During the excavations a series of postholes were discovered in and around some of the pit and longhouses. In archaeology, a post hole is a circular patch of discolored dirt lying underneath the topsoil that once may have held a wall, supporting, or roof bearing post. One of the more interesting postholes was Posthole A12. What made this posthole hole unusual was the discovery of a series of bones from a variety of different animals including a well preserved goat mandible as well as the fact that it was not found in context with any of the longhouses or pithouses.

====Cooking Pits====
During the course of the 2018 excavation, multiple cooking pits were excavated a short distance away from the longhouse and pithouses. Cooking pits were holes dug into the ground and filled with stones that were heated and used to cook meat, factors that can help date when the site was inhabited. Any organic materials remaining in the cooking pit, including animal products or grains, can be assessed using carbon-14 dating to approximate the time period the cooking pit was used. During the excavation, the darkest soil, almost pitch black in color, was saved and flotated.
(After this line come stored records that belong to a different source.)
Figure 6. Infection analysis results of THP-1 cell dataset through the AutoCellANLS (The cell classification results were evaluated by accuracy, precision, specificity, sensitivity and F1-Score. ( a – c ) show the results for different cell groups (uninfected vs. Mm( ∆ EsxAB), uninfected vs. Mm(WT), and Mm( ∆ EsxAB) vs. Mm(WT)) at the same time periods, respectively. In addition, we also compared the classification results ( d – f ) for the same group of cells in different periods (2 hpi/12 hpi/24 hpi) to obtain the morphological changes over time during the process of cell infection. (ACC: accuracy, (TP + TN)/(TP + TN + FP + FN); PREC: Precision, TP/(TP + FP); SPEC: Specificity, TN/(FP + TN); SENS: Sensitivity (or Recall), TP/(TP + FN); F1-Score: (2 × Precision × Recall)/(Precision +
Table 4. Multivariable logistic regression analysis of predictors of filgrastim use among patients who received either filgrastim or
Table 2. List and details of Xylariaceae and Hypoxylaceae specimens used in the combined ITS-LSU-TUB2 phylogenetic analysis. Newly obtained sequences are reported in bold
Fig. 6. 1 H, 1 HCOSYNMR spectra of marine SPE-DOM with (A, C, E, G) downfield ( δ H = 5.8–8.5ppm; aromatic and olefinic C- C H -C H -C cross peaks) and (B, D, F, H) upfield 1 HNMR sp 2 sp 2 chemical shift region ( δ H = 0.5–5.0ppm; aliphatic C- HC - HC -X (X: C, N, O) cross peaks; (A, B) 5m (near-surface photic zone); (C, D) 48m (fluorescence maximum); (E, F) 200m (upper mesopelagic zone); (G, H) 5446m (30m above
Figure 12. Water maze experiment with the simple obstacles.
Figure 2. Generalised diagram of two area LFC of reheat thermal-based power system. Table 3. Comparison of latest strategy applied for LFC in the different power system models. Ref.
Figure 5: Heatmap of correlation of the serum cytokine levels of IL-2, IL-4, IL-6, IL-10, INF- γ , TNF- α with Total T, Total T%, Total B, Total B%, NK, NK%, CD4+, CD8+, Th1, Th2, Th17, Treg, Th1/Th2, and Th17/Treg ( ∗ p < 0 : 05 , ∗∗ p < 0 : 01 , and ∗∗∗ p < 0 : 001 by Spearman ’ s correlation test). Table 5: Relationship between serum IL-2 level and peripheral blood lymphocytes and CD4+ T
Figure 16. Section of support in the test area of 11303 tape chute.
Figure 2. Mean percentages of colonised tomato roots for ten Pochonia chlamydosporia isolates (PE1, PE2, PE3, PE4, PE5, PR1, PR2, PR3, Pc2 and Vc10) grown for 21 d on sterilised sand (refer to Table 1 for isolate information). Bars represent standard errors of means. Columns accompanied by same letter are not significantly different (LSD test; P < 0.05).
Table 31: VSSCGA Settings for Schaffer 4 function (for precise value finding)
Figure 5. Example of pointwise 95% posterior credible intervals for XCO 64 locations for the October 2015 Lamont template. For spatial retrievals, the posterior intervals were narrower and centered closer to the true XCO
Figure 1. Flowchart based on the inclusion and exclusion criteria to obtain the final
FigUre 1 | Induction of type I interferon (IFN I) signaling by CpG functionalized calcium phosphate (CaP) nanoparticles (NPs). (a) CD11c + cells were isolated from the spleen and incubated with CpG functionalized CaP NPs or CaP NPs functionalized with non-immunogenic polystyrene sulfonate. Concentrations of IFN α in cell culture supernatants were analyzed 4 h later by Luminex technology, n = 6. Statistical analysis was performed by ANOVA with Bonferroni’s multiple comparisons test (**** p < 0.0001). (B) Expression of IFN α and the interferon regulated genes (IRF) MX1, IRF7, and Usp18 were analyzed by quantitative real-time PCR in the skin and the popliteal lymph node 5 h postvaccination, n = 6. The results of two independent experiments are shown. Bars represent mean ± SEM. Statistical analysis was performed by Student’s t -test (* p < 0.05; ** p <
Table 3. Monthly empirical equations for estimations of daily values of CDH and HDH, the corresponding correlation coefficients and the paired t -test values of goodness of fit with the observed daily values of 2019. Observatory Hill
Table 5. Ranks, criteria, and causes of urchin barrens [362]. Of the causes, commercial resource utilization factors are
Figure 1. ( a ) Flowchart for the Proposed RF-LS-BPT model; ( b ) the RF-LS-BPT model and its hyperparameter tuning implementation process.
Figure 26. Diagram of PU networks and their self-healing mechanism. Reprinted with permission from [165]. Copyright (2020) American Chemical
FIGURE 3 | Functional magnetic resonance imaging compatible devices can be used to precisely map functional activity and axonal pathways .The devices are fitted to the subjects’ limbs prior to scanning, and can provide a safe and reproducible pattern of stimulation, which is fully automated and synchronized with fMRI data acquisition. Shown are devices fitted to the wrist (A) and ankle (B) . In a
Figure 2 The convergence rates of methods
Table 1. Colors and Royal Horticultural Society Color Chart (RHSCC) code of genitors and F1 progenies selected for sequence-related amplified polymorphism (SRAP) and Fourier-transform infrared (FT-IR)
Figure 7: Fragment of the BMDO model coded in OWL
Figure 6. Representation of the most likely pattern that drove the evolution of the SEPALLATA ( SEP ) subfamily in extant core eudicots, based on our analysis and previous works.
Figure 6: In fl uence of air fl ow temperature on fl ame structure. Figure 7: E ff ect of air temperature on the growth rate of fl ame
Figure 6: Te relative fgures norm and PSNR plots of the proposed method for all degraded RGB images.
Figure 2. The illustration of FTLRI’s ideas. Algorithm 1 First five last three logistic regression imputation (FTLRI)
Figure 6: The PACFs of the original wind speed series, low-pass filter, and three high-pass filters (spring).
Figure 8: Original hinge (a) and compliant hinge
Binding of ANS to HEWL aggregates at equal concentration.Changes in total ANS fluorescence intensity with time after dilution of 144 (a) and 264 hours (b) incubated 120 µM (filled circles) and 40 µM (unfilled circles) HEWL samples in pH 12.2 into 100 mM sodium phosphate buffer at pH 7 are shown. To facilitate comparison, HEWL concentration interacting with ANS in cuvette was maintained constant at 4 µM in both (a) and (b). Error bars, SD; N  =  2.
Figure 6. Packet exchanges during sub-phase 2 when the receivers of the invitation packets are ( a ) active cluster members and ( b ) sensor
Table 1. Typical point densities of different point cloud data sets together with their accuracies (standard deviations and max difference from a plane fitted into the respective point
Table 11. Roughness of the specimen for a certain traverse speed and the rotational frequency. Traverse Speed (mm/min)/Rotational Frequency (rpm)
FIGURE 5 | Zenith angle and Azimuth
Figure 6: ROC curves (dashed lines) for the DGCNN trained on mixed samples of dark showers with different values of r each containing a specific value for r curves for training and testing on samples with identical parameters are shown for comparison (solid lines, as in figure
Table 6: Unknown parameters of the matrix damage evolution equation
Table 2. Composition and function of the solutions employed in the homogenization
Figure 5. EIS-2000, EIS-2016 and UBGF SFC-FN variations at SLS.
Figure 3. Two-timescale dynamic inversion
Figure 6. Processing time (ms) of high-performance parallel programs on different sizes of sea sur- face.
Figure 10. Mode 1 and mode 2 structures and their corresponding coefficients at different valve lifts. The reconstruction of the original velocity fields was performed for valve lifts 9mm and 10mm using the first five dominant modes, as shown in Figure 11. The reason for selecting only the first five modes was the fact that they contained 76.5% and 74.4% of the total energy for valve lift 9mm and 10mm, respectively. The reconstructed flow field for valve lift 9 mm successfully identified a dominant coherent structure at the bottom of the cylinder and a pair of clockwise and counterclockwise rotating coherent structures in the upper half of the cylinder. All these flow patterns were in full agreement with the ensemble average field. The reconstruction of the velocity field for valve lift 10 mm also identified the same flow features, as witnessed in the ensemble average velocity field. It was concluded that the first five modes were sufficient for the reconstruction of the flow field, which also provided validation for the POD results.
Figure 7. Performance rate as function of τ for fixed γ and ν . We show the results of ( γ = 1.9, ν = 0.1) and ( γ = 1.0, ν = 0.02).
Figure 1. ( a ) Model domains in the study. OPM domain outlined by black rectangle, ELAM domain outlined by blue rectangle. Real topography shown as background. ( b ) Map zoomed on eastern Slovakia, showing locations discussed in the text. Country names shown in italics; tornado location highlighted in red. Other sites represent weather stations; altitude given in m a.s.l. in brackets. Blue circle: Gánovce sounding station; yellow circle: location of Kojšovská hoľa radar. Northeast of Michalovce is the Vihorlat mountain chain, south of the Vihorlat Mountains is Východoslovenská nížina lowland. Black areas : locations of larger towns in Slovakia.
Unfortunately, no dateable artifacts were found after flotation.

==Significance==
===Occupation===
The difference and breadth of the finds found in all four excavations suggests that this settlement was occupied by a series of cultures. A series of flint finds were found that showed evidence of flintknapping that can be dated to the Funnelbeaker culture of the Neolithic period. Ceramic shards found in one of the pithouses can be dated to the Germanic Iron age, further backed up with the discovery of a series of iron nails. In addition to this the excavation teams found artifacts including the ceramic handle of pithouse C1 that could be dated to the late iron age and Viking age periods.

===Trade===
Endebjerg is important to the study of Viking activity on Samsø because of the evidence of trade found in the excavations. The discovery of these relatively high-end trade goods points to an unusually well off upper middle class settlement rather than a normal, lower class rural settlement. The strategic positioning of Samsø meant that Endebjerg was probably an important trading site that exerted some control over the sea routes that ran through the channels on either side of the island. One notable feature of Samsø is the Kanhave canal that ran through Samsø to connect the channels on either side. Using this canal, the construction of which has been dated to about 726 AD using dendrochronology, the inhabitants could easily deploy their fleets to control trade and for defense. Endebjerg was ideally situated to survey the activity around the canal and in the fjord. The building of the Kanhave canal and other construction projects during the same time period may have signified that power in Denmark was much more centralized earlier than previously thought.

===Finds===
The finds and the architectural features of the site also point to the special significance of the site in understanding the history of Samsø itself. The longhouse excavated in 1988-89 was the first longhouse discovered on the island. The fish bones found in pithouse C4 were the first discovered in any Danish rural settlement. In the 2018 excavation, the discovery of the first ceramic shard with ornamentation on the island also pointed to the presence of the ceramic industry. In post hole A12, the unusual discovery of the bones of a goat (including a relatively well-preserved mandible) may point to religious activity. The loom weight found in pithouse C2 also supports the idea of a textile industry that likely made clothes for trade and sails for ships. The iron slag found at pithouse C1 also demonstrates that there was an active metal treatment and smithing industry at the settlement. The presence of multiple pithouses and artisan industries provides further support the evidence of this site being a wealthier settlement.